» **Fragmento de página**
= = =

Gregorio Delgado Realismo y familia

(Gregorio Delgado, catedrático).- Quiero pensar que todos en la Iglesia somos conscientes de la importancia de la familia. No atesoro duda alguna al respecto. Sin embargo, tengo serias reservas acerca de la perspectiva y la óptica desde la que la Iglesia ha venido acercándose a ella (abstracta/doctrinaria/normativa/moralista) así como de la consiguiente acción pastoral derivada de la misma.

Llevo mucho tiempo en la oposición a la idea según la cual el matrimonio y la familia han de entenderse como aparece en la Biblia o en los respectivos Códigos religiosos y/o civiles (Cfr., por ejemplo, Delgado, G., ¿El divorcio católico? Un sitio a la verdad, Palma 1998, págs. 85-87; Otro matrimonio es posible, Palma 2005, pág. 65-68). Tal construcción abstracta y doctrinal, formalizada culturalmente a lo largo del tiempo, se ha venido entendiendo como un ideal unitario y único que se impone a los propias personas que lo protagonizan hasta el punto de que éstas apenas pueden hacer otra cosa que aceptar o rechazar lo que se les ofrece por el Estado o por la correspondiente Autoridad del grupo religioso. El protagonismo de los esposos (y/o convivientes) se entiende como muy limitado y casi nulo.

Como escribí ya hace unos años, "personalmente, siempre he rechazado ese modo tan poco humano y realista de entender el matrimonio o las relaciones de pareja. El matrimonio no existe, a mi entender, en los Códigos, ni civiles ni religiosos. Tampoco en ningún texto revelado. El matrimonio existe, fundamentalmente, en las personas, en su propia naturaleza humana, en su decisión voluntaria. Suelo decir que no he visto nunca por la calle a ningún matrimonio. Veo a personas concretas, hombres y mujeres, cogidas de la mano, comprometidas en un proyecto de vida en común, que intentan vivir como pareja con todas las consecuencias, que tienen hijos, que sobreviven a múltiples dificultades, que fracasan o que son felices" (Delgado, G., Otro matrimonio ... cit., pág. 66), que se desenvuelven en entornos culturales, personales, educacionales, psicológicos, ambientales e ideológicos muy diferentes.

= = =

» **Material proporcionado**

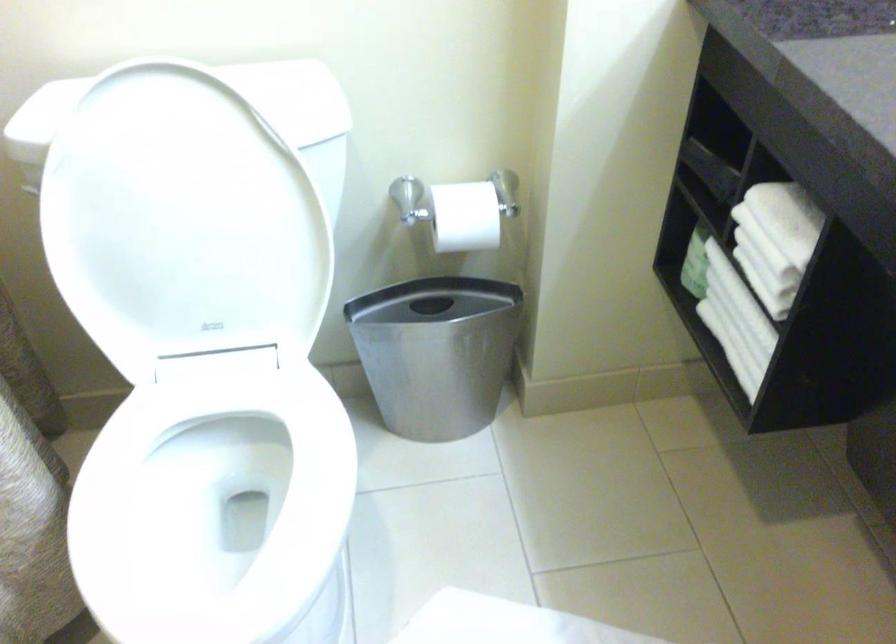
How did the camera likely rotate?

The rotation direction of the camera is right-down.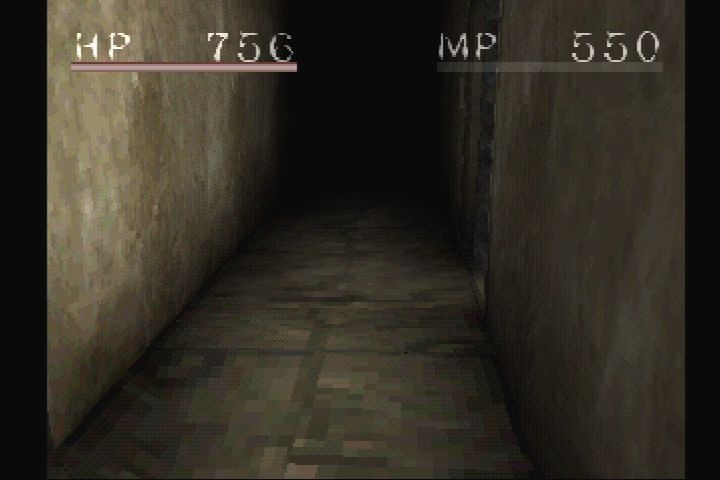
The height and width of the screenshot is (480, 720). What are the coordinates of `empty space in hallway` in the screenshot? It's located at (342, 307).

= = =

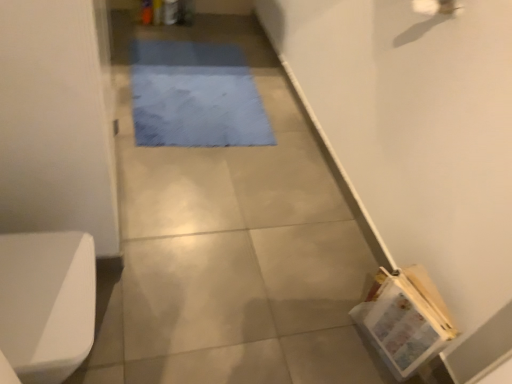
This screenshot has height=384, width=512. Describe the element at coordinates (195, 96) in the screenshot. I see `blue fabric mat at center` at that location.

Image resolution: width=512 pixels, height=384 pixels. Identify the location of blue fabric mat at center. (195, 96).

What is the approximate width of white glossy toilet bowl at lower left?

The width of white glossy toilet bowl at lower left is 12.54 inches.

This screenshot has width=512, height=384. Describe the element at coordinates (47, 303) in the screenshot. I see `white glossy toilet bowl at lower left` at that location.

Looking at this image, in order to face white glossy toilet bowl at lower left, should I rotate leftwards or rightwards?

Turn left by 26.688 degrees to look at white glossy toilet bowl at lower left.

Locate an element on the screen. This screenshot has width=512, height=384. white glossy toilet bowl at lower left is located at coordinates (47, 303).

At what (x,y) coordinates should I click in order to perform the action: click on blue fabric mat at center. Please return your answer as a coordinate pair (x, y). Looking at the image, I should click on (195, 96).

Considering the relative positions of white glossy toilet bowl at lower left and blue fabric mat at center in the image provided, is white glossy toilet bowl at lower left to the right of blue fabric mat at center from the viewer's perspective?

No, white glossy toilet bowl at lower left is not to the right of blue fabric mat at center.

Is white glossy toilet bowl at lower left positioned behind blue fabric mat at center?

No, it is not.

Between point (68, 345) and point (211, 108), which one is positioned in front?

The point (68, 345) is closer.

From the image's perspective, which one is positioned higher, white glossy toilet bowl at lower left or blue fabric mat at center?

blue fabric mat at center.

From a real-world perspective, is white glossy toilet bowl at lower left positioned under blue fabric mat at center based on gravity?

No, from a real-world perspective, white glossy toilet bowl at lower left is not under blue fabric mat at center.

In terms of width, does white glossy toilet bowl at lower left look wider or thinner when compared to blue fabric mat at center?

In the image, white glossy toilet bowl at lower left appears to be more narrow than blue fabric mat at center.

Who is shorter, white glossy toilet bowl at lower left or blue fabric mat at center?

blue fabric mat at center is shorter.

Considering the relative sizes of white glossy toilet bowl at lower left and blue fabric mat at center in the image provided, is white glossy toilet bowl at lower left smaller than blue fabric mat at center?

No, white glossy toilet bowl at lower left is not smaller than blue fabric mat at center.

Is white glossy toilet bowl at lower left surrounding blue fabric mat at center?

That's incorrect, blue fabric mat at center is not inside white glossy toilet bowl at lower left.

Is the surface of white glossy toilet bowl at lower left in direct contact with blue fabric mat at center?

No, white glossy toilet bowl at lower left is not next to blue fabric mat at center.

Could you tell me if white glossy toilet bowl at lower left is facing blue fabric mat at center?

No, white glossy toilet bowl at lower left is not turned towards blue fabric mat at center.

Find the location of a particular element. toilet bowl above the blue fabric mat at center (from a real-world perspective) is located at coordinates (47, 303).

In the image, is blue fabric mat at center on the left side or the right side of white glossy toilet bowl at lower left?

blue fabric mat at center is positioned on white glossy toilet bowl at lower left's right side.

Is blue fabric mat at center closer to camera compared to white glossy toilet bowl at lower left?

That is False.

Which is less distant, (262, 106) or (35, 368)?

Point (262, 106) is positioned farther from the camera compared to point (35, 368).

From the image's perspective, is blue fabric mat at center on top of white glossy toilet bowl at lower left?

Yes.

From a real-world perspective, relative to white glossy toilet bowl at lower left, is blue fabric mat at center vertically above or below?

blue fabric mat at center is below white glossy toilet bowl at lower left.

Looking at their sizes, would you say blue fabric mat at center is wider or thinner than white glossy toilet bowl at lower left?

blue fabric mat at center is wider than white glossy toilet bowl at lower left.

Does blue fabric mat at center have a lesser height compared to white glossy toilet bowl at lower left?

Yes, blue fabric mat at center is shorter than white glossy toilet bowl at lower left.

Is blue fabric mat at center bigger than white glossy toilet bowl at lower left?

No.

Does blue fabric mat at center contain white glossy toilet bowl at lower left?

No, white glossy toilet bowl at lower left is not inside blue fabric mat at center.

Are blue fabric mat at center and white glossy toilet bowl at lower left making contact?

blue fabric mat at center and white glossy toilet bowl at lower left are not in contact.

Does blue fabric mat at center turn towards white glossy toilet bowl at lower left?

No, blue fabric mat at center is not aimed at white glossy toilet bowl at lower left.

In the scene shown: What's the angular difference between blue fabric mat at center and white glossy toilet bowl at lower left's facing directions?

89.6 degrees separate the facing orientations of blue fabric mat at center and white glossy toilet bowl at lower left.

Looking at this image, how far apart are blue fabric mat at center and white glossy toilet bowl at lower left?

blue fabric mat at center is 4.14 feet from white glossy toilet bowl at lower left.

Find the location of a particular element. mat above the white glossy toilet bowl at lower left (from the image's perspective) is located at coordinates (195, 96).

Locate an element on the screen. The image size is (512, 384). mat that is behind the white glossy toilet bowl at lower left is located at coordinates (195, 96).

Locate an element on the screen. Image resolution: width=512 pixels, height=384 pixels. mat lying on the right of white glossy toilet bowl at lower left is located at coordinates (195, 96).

= = =

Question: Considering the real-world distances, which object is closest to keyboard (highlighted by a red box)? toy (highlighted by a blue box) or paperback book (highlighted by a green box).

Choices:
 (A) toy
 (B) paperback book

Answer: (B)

= = =

» **Preguntas de estudio**
1. Enumera los tipos de entornos en los que, según el texto sobre realismo y familia, se desenvuelven las personas concretas.
2. Según el texto sobre realismo y familia, ¿dónde existe fundamentalmente el matrimonio?

» **Respuestas por número**
1. Culturales, personales, educacionales, psicológicos, ambientales e ideológicos.

2. En las personas, en su propia naturaleza humana y en su decisión voluntaria.